## WHAT YOU NEED TO DO
Where a picture appears, leave it out; copy everything else in the records exactly.

## MATERIAL TO PROCESS

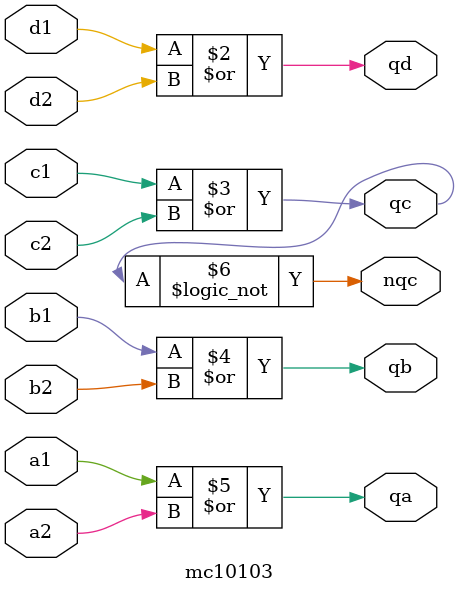
<source format=sv>
module mc10103(input bit a1, a2, b1, b2, c1, c2, d1, d2,
	       output bit qa,
	       output bit qb,
	       output bit qc, nqc,
	       output bit qd);
   
always_comb begin
   {qa, qb, qc, qd} = {a1 | a2, b1 | b2, c1 | c2, d1 | d2};
   nqc = !qc;
end


endmodule // mc10103

</source>
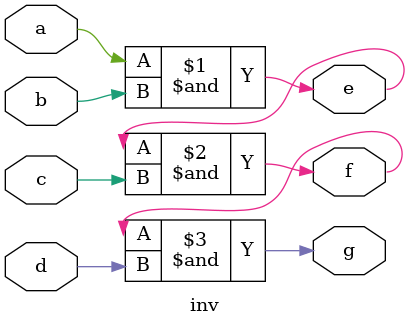
<source format=v>
`timescale 1ns / 1ps

module inv(
    input a,b,c,d,
    output e,f,g
);
    
    assign e = a&b;
    assign f = e&c;
    assign g = f&d;
    
endmodule

</source>
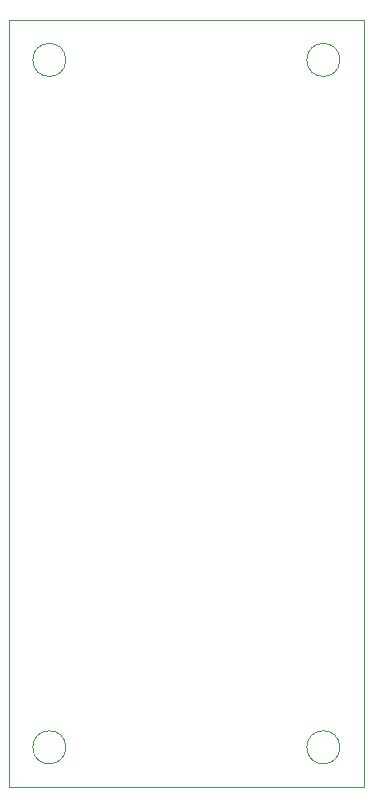
<source format=gbr>
%TF.GenerationSoftware,KiCad,Pcbnew,9.0.1*%
%TF.CreationDate,2025-11-12T14:17:17-05:00*%
%TF.ProjectId,Drone-Flight-Controller,44726f6e-652d-4466-9c69-6768742d436f,rev?*%
%TF.SameCoordinates,Original*%
%TF.FileFunction,Profile,NP*%
%FSLAX46Y46*%
G04 Gerber Fmt 4.6, Leading zero omitted, Abs format (unit mm)*
G04 Created by KiCad (PCBNEW 9.0.1) date 2025-11-12 14:17:17*
%MOMM*%
%LPD*%
G01*
G04 APERTURE LIST*
%TA.AperFunction,Profile*%
%ADD10C,0.050000*%
%TD*%
G04 APERTURE END LIST*
D10*
X40200000Y-15600000D02*
G75*
G02*
X37400000Y-15600000I-1400000J0D01*
G01*
X37400000Y-15600000D02*
G75*
G02*
X40200000Y-15600000I1400000J0D01*
G01*
X17000000Y-15600000D02*
G75*
G02*
X14200000Y-15600000I-1400000J0D01*
G01*
X14200000Y-15600000D02*
G75*
G02*
X17000000Y-15600000I1400000J0D01*
G01*
X17000000Y-73800000D02*
G75*
G02*
X14200000Y-73800000I-1400000J0D01*
G01*
X14200000Y-73800000D02*
G75*
G02*
X17000000Y-73800000I1400000J0D01*
G01*
X12200000Y-12200000D02*
X42200000Y-12200000D01*
X42200000Y-77200000D01*
X12200000Y-77200000D01*
X12200000Y-12200000D01*
X40200000Y-73800000D02*
G75*
G02*
X37400000Y-73800000I-1400000J0D01*
G01*
X37400000Y-73800000D02*
G75*
G02*
X40200000Y-73800000I1400000J0D01*
G01*
M02*

</source>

## EXERCISE ANSWER
<source format=sv>
module mc10103(input bit a1, a2, b1, b2, c1, c2, d1, d2,
	       output bit qa,
	       output bit qb,
	       output bit qc, nqc,
	       output bit qd);
   
always_comb begin
   {qa, qb, qc, qd} = {a1 | a2, b1 | b2, c1 | c2, d1 | d2};
   nqc = !qc;
end


endmodule // mc10103

</source>
<source format=v>
`timescale 1ns / 1ps

module inv(
    input a,b,c,d,
    output e,f,g
);
    
    assign e = a&b;
    assign f = e&c;
    assign g = f&d;
    
endmodule

</source>
<source format=gbr>
%TF.GenerationSoftware,KiCad,Pcbnew,9.0.1*%
%TF.CreationDate,2025-11-12T14:17:17-05:00*%
%TF.ProjectId,Drone-Flight-Controller,44726f6e-652d-4466-9c69-6768742d436f,rev?*%
%TF.SameCoordinates,Original*%
%TF.FileFunction,Profile,NP*%
%FSLAX46Y46*%
G04 Gerber Fmt 4.6, Leading zero omitted, Abs format (unit mm)*
G04 Created by KiCad (PCBNEW 9.0.1) date 2025-11-12 14:17:17*
%MOMM*%
%LPD*%
G01*
G04 APERTURE LIST*
%TA.AperFunction,Profile*%
%ADD10C,0.050000*%
%TD*%
G04 APERTURE END LIST*
D10*
X40200000Y-15600000D02*
G75*
G02*
X37400000Y-15600000I-1400000J0D01*
G01*
X37400000Y-15600000D02*
G75*
G02*
X40200000Y-15600000I1400000J0D01*
G01*
X17000000Y-15600000D02*
G75*
G02*
X14200000Y-15600000I-1400000J0D01*
G01*
X14200000Y-15600000D02*
G75*
G02*
X17000000Y-15600000I1400000J0D01*
G01*
X17000000Y-73800000D02*
G75*
G02*
X14200000Y-73800000I-1400000J0D01*
G01*
X14200000Y-73800000D02*
G75*
G02*
X17000000Y-73800000I1400000J0D01*
G01*
X12200000Y-12200000D02*
X42200000Y-12200000D01*
X42200000Y-77200000D01*
X12200000Y-77200000D01*
X12200000Y-12200000D01*
X40200000Y-73800000D02*
G75*
G02*
X37400000Y-73800000I-1400000J0D01*
G01*
X37400000Y-73800000D02*
G75*
G02*
X40200000Y-73800000I1400000J0D01*
G01*
M02*

</source>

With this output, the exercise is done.